URL: http://www.websurg.com/doi-ot02en006.htm
URL: http://www.websurg.com/doi-ot02en006.htm
Gastroesophageal reflux disease: intraoperative complications
1. Introduction
In the order of 5%:1. Esophageal or gastric perforations
2. Hemorrhage
3. Pneumothorax
4. Mediastinal emphysema
5. Vagus nerve trauma
2. Perforations
Frequency:- rare (approximately 1%);
- dangerous if not immediately recognized as they carry a mortality of 20 to 50%.
Mechanisms:
- placement of a bougie or nasogastric tube,
- traumatic manipulations of the esophagus sometimes attenuated by a inflammation,
- blind dissection in the absence of fixed anatomic landmarks.
What to do:
Primary closure of the perforation covered with the fundoplication.
3. Hemorrhage
Frequency:- rare, often mild not requiring transfusions.
Mechanism:
Bleeding could originate from:
a. the abdominal wall, at a trocar insertion site;
b. a short gastric vessel;
c. a diaphragmatic artery, especially at the level of the left crus;
d. hepatic trauma with a retractor or instrument;
e. a splenic laceration.
What to do:
a. suture ligation;
b. and c. hemostatic control using bipolar coagulation;
d. compression with a retractor or use of argon beam coagulator;
e. use of Argon beam coagulator or fibrin glue.
4. Pneumothorax
Frequency:- CO2 pneumothorax is a specific but benign complication of the laparoscopic approach;
- its incidence is approximately 3%, but is likely underestimated.
Mechanism:
It is caused by rupture of the pleura, more often on the left than on the right one, during a prolonged mediastinal dissection.
What to do:
The treatment of the pneumothorax involves modification of the ventilation parameters with the addition of PEEP (positive end expiratory pressure).

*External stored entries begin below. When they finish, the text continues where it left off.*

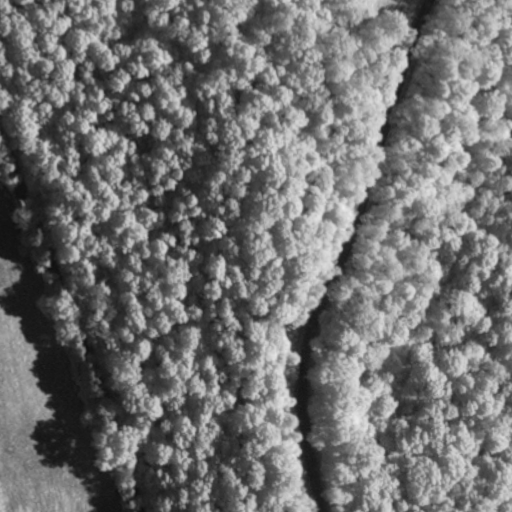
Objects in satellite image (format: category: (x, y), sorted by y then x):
road: (342, 252)
road: (77, 320)
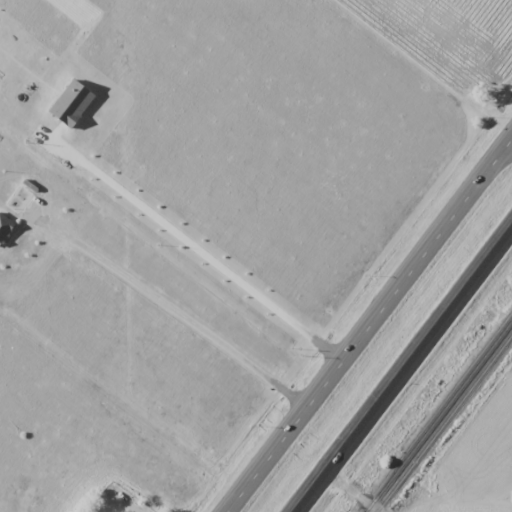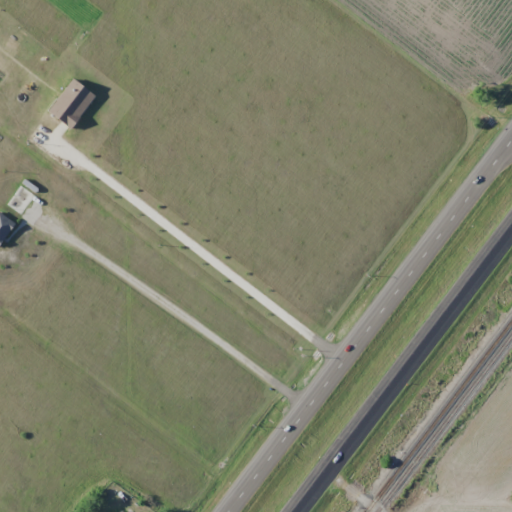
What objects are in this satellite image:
building: (5, 228)
road: (368, 325)
road: (404, 370)
railway: (437, 414)
railway: (443, 422)
building: (122, 511)
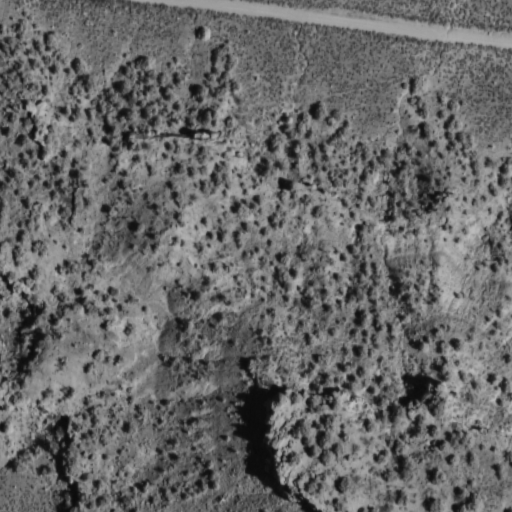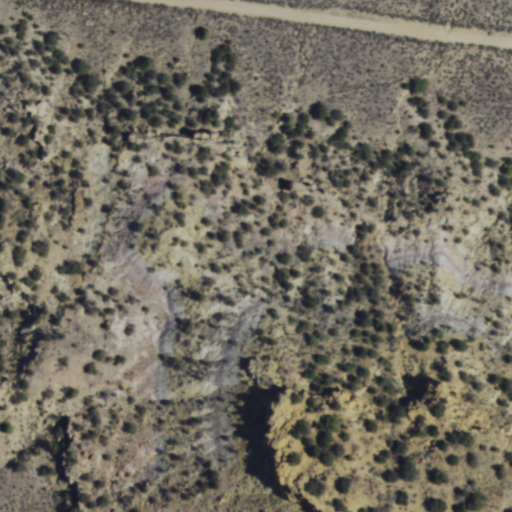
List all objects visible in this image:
road: (358, 17)
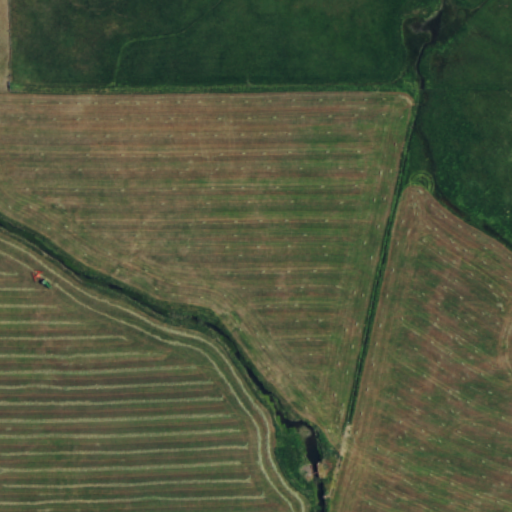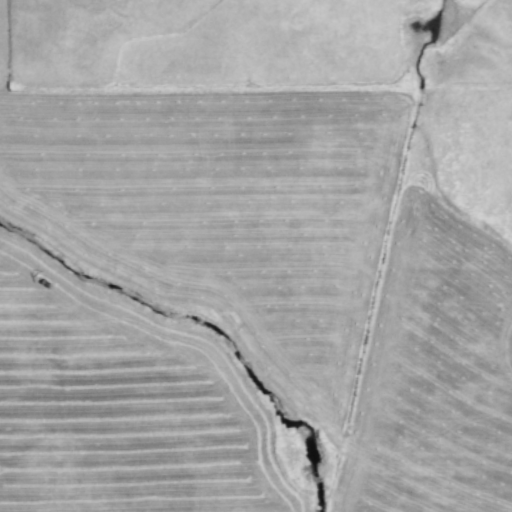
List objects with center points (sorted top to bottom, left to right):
crop: (399, 55)
crop: (253, 259)
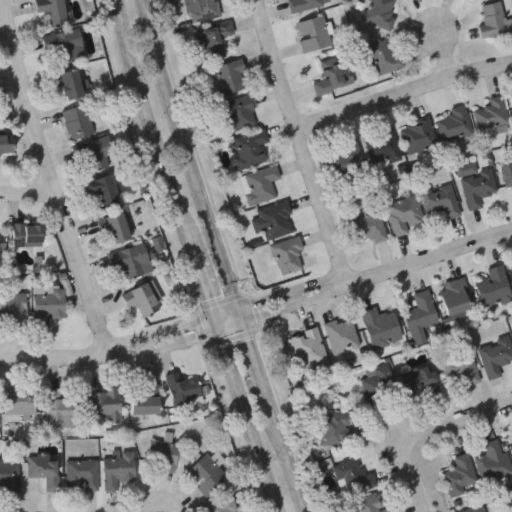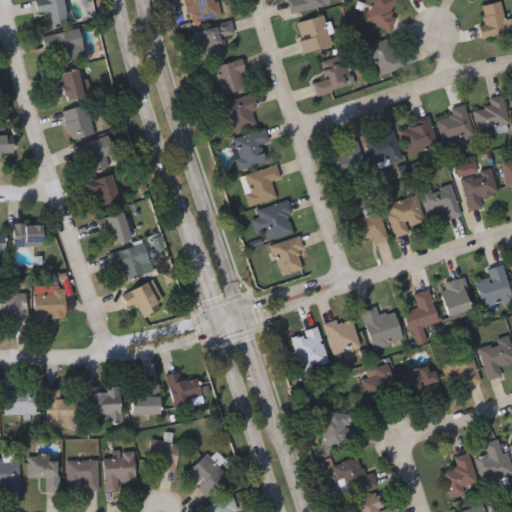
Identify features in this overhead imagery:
building: (469, 0)
building: (472, 1)
building: (303, 4)
building: (308, 5)
building: (202, 9)
building: (206, 10)
building: (51, 11)
building: (54, 12)
building: (378, 13)
building: (382, 14)
building: (490, 19)
building: (494, 21)
road: (4, 31)
building: (310, 37)
building: (315, 39)
building: (210, 40)
building: (61, 42)
building: (214, 42)
building: (64, 46)
road: (445, 51)
building: (384, 57)
building: (388, 59)
building: (228, 76)
building: (233, 78)
building: (331, 78)
building: (336, 80)
building: (70, 83)
building: (73, 86)
road: (403, 94)
building: (511, 110)
building: (238, 112)
building: (489, 113)
building: (242, 114)
building: (493, 115)
building: (76, 121)
building: (79, 123)
building: (452, 124)
building: (457, 126)
road: (151, 127)
building: (416, 137)
building: (420, 139)
road: (300, 142)
building: (6, 143)
building: (7, 146)
building: (249, 147)
building: (380, 148)
building: (254, 149)
building: (385, 150)
building: (96, 151)
building: (100, 154)
road: (186, 155)
building: (343, 159)
building: (348, 160)
building: (506, 173)
building: (508, 175)
road: (51, 177)
building: (473, 184)
building: (478, 186)
road: (28, 188)
building: (101, 190)
building: (105, 193)
building: (438, 200)
building: (442, 202)
building: (401, 214)
building: (405, 216)
building: (274, 220)
building: (278, 222)
building: (115, 227)
building: (366, 227)
building: (370, 229)
building: (119, 230)
building: (26, 234)
building: (29, 237)
building: (1, 241)
building: (3, 244)
building: (286, 255)
road: (430, 257)
building: (291, 258)
building: (130, 259)
building: (133, 262)
road: (206, 284)
building: (491, 287)
building: (496, 289)
road: (293, 290)
building: (453, 296)
building: (143, 297)
building: (457, 298)
building: (146, 300)
road: (295, 303)
building: (13, 305)
building: (47, 305)
building: (14, 308)
building: (50, 308)
traffic signals: (237, 309)
building: (419, 311)
road: (227, 312)
building: (424, 312)
road: (239, 315)
traffic signals: (217, 316)
road: (219, 322)
traffic signals: (242, 322)
road: (232, 325)
building: (379, 327)
traffic signals: (222, 329)
building: (383, 329)
road: (161, 333)
building: (339, 334)
building: (343, 336)
road: (165, 346)
building: (306, 348)
building: (311, 350)
road: (252, 354)
road: (53, 356)
building: (493, 356)
building: (497, 358)
building: (457, 366)
building: (461, 368)
building: (416, 378)
building: (420, 380)
building: (182, 390)
building: (374, 390)
building: (379, 392)
building: (186, 393)
building: (144, 398)
building: (19, 400)
building: (102, 400)
building: (147, 401)
building: (22, 403)
building: (105, 403)
building: (57, 408)
building: (60, 411)
road: (253, 420)
road: (459, 424)
building: (336, 429)
building: (340, 431)
building: (511, 446)
road: (283, 449)
building: (162, 453)
building: (165, 456)
building: (491, 460)
building: (495, 463)
building: (41, 468)
building: (117, 468)
building: (45, 471)
building: (120, 471)
building: (82, 472)
building: (457, 473)
building: (9, 474)
building: (205, 474)
building: (85, 475)
building: (461, 475)
building: (10, 476)
building: (350, 476)
building: (209, 477)
building: (355, 478)
road: (411, 479)
building: (367, 504)
building: (370, 504)
building: (221, 505)
building: (225, 507)
road: (132, 510)
road: (156, 510)
building: (468, 511)
building: (480, 511)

Thoracic drainage is not necessary: the postoperative chest radiograph is often normal as the CO2 is rapidly absorbed.
5. Emphysema
Frequency: rareMechanism:
Mediastinal and/or subcutaneous emphysema can present occasionally during or after an operation when the hiatal dissection is too deep or prolonged.
What to do:
The first therapeutic measure is to adjust the ventilatory rate with or without a reduction of the insufflated pressure.
6. Vagus nerve trauma
Frequency:- rarely reported, as it often goes unrecognized.
Mechanism:
The nerve can inadvertently be divided using electrocautery or damaged by diffusion of electrocautery current:
1: during the dissection of the posterior aspect of the esophagus for the posterior vagus nerve.
2: during the dissection of the phrenoesophageal membrane for the anterior vagus nerve.
What to do:
Prevention: careful dissection and identification of the 2 nerves.